• Stated goal: Please render the lines from the start of the rows through the line containing "genus: Thryothorus", inclusive, as a Markdown table. Use the columns Number and Line, and leave out blank lines.

====== Data supplied ======

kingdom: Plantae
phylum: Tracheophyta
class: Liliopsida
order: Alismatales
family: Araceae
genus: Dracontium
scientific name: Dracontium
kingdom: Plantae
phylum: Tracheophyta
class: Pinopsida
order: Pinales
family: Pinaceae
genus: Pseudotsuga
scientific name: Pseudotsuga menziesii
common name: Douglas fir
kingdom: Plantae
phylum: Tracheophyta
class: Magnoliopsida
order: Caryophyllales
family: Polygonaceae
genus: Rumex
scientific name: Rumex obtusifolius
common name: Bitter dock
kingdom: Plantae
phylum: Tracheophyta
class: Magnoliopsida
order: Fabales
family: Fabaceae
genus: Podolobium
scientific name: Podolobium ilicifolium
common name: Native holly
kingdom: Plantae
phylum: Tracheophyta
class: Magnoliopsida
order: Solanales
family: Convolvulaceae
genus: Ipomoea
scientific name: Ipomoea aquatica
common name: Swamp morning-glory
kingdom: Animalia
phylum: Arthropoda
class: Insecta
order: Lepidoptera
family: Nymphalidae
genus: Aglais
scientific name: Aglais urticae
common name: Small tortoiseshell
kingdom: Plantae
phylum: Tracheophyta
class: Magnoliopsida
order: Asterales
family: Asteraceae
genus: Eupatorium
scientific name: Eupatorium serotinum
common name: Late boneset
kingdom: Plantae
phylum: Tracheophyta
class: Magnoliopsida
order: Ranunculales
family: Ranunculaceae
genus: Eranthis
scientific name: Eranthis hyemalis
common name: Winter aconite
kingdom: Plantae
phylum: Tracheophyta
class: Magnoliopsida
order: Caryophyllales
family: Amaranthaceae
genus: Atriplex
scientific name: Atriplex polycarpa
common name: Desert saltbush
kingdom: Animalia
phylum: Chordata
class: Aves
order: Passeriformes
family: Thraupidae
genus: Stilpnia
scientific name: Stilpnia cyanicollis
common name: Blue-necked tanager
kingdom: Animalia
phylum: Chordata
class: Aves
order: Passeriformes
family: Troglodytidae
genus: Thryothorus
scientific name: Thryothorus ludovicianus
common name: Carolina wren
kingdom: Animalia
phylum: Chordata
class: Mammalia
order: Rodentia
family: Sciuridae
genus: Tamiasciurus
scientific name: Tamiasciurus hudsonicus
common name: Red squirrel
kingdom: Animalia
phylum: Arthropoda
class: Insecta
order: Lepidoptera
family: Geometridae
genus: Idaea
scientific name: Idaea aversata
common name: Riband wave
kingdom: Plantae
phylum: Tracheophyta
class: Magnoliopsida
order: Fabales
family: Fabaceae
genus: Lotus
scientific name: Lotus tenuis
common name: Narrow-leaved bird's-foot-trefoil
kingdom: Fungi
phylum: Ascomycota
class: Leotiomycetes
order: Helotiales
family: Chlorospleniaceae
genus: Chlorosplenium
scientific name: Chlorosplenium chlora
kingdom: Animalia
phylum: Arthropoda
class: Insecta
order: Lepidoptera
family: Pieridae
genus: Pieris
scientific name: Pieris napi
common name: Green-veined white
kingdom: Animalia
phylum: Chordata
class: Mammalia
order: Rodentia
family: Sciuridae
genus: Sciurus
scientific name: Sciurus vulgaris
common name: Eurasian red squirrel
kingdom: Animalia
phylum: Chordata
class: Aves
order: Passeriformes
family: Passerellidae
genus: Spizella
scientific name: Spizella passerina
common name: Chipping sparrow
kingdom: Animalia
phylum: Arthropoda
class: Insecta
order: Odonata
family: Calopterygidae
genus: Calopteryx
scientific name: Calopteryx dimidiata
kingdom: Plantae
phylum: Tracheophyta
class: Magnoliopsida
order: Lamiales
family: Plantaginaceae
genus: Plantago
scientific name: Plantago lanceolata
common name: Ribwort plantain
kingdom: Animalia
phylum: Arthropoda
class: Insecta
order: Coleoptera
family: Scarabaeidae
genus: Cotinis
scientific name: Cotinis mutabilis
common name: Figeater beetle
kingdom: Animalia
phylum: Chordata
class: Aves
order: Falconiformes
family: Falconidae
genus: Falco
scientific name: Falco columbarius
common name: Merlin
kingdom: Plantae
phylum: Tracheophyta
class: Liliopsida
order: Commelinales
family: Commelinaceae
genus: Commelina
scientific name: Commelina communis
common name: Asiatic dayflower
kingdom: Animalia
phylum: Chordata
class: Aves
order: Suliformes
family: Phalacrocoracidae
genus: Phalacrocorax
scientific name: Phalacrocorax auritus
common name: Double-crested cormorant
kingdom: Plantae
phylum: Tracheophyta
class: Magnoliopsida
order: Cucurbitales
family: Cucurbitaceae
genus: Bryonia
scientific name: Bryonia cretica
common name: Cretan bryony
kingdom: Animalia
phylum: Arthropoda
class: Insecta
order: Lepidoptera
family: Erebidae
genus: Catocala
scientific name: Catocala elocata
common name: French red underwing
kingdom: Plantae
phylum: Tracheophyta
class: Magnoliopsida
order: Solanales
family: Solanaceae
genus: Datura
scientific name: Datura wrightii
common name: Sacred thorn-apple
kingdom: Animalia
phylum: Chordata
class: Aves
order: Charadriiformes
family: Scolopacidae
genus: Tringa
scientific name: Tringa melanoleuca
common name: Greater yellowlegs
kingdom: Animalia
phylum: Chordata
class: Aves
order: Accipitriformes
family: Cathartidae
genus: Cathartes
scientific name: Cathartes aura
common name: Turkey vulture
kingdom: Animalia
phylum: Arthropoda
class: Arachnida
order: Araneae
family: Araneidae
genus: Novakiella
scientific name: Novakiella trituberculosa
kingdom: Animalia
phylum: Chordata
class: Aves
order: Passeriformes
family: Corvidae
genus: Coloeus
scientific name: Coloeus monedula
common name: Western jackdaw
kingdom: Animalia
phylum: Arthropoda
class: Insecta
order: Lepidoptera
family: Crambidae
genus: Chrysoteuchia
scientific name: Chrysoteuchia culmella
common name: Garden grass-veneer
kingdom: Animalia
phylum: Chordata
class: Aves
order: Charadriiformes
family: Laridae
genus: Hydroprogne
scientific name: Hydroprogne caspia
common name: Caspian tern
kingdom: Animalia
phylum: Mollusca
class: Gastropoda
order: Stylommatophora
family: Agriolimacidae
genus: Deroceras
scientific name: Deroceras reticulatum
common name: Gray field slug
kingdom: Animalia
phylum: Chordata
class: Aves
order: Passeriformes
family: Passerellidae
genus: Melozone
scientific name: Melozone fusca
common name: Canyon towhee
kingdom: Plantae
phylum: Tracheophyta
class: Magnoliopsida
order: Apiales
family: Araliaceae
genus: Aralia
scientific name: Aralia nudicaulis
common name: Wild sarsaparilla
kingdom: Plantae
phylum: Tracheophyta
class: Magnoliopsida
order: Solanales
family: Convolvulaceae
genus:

======

• Complete output:
| Number | Line |
|---|---|
| 1 | kingdom: Plantae |
| 2 | phylum: Tracheophyta |
| 3 | class: Liliopsida |
| 4 | order: Alismatales |
| 5 | family: Araceae |
| 6 | genus: Dracontium |
| 7 | scientific name: Dracontium |
| 8 | kingdom: Plantae |
| 9 | phylum: Tracheophyta |
| 10 | class: Pinopsida |
| 11 | order: Pinales |
| 12 | family: Pinaceae |
| 13 | genus: Pseudotsuga |
| 14 | scientific name: Pseudotsuga menziesii |
| 15 | common name: Douglas fir |
| 16 | kingdom: Plantae |
| 17 | phylum: Tracheophyta |
| 18 | class: Magnoliopsida |
| 19 | order: Caryophyllales |
| 20 | family: Polygonaceae |
| 21 | genus: Rumex |
| 22 | scientific name: Rumex obtusifolius |
| 23 | common name: Bitter dock |
| 24 | kingdom: Plantae |
| 25 | phylum: Tracheophyta |
| 26 | class: Magnoliopsida |
| 27 | order: Fabales |
| 28 | family: Fabaceae |
| 29 | genus: Podolobium |
| 30 | scientific name: Podolobium ilicifolium |
| 31 | common name: Native holly |
| 32 | kingdom: Plantae |
| 33 | phylum: Tracheophyta |
| 34 | class: Magnoliopsida |
| 35 | order: Solanales |
| 36 | family: Convolvulaceae |
| 37 | genus: Ipomoea |
| 38 | scientific name: Ipomoea aquatica |
| 39 | common name: Swamp morning-glory |
| 40 | kingdom: Animalia |
| 41 | phylum: Arthropoda |
| 42 | class: Insecta |
| 43 | order: Lepidoptera |
| 44 | family: Nymphalidae |
| 45 | genus: Aglais |
| 46 | scientific name: Aglais urticae |
| 47 | common name: Small tortoiseshell |
| 48 | kingdom: Plantae |
| 49 | phylum: Tracheophyta |
| 50 | class: Magnoliopsida |
| 51 | order: Asterales |
| 52 | family: Asteraceae |
| 53 | genus: Eupatorium |
| 54 | scientific name: Eupatorium serotinum |
| 55 | common name: Late boneset |
| 56 | kingdom: Plantae |
| 57 | phylum: Tracheophyta |
| 58 | class: Magnoliopsida |
| 59 | order: Ranunculales |
| 60 | family: Ranunculaceae |
| 61 | genus: Eranthis |
| 62 | scientific name: Eranthis hyemalis |
| 63 | common name: Winter aconite |
| 64 | kingdom: Plantae |
| 65 | phylum: Tracheophyta |
| 66 | class: Magnoliopsida |
| 67 | order: Caryophyllales |
| 68 | family: Amaranthaceae |
| 69 | genus: Atriplex |
| 70 | scientific name: Atriplex polycarpa |
| 71 | common name: Desert saltbush |
| 72 | kingdom: Animalia |
| 73 | phylum: Chordata |
| 74 | class: Aves |
| 75 | order: Passeriformes |
| 76 | family: Thraupidae |
| 77 | genus: Stilpnia |
| 78 | scientific name: Stilpnia cyanicollis |
| 79 | common name: Blue-necked tanager |
| 80 | kingdom: Animalia |
| 81 | phylum: Chordata |
| 82 | class: Aves |
| 83 | order: Passeriformes |
| 84 | family: Troglodytidae |
| 85 | genus: Thryothorus |